◆ EXERCISE PROMPT
Starting with the line that contains "My version for" and going on through the end of the records, write those lines out again with "resources" swapped for "materials" and everything else unchanged. Leave the pictures out.

***** DATA FOR THE TASK

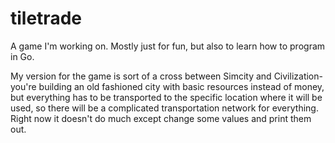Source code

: tiletrade
=========

A game I'm working on.  Mostly just for fun, but also to learn how to program in Go.  

My version for the game is sort of a cross between Simcity and Civilization- you're building an old fashioned city with basic resources instead of money, but everything has to be transported to the specific location where it will be used, so there will be a complicated transportation network for everything.  Right now it doesn't do much except change some values and print them out.
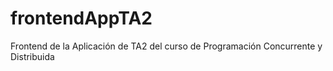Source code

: # frontendAppTA2
Frontend de la Aplicación de TA2 del curso de Programación Concurrente y Distribuida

**********

◆ RESULT
My version for the game is sort of a cross between Simcity and Civilization- you're building an old fashioned city with basic materials instead of money, but everything has to be transported to the specific location where it will be used, so there will be a complicated transportation network for everything.  Right now it doesn't do much except change some values and print them out.
Source code

: # frontendAppTA2
Frontend de la Aplicación de TA2 del curso de Programación Concurrente y Distribuida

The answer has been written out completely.